[Opening Available data section]
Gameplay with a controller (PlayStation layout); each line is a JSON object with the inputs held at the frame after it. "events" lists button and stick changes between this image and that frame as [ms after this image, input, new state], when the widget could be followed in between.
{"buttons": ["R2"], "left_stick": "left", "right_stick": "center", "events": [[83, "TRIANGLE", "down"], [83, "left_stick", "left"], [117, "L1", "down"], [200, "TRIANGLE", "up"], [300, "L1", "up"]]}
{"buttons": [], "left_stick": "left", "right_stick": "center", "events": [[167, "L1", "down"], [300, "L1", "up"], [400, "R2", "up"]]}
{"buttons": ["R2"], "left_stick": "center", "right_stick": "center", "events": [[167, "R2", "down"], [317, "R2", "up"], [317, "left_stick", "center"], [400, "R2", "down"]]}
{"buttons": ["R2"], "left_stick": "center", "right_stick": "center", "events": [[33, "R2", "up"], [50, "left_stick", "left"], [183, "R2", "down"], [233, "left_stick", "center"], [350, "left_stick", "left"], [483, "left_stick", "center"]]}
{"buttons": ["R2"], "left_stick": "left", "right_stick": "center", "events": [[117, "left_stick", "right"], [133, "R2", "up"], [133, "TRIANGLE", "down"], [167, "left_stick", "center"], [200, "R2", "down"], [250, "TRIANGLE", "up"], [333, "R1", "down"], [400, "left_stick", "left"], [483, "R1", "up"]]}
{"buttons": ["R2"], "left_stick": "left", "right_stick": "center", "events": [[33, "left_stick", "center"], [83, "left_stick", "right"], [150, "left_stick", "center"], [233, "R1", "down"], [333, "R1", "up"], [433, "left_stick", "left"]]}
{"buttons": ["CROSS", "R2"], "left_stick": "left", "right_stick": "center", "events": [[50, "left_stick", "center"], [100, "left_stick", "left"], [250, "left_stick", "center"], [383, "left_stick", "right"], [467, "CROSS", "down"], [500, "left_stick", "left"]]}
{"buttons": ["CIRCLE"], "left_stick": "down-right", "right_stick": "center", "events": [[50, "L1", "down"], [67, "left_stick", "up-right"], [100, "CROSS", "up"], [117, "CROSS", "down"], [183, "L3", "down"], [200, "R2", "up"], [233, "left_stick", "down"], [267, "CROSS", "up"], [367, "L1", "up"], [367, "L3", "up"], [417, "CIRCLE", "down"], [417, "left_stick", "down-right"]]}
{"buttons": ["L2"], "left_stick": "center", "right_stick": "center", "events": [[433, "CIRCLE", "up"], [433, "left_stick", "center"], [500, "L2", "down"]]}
[Closing Available data section]
For this exercise, return every line from the data that holds the string "CROSS".

{"buttons": ["CROSS", "R2"], "left_stick": "left", "right_stick": "center", "events": [[50, "left_stick", "center"], [100, "left_stick", "left"], [250, "left_stick", "center"], [383, "left_stick", "right"], [467, "CROSS", "down"], [500, "left_stick", "left"]]}
{"buttons": ["CIRCLE"], "left_stick": "down-right", "right_stick": "center", "events": [[50, "L1", "down"], [67, "left_stick", "up-right"], [100, "CROSS", "up"], [117, "CROSS", "down"], [183, "L3", "down"], [200, "R2", "up"], [233, "left_stick", "down"], [267, "CROSS", "up"], [367, "L1", "up"], [367, "L3", "up"], [417, "CIRCLE", "down"], [417, "left_stick", "down-right"]]}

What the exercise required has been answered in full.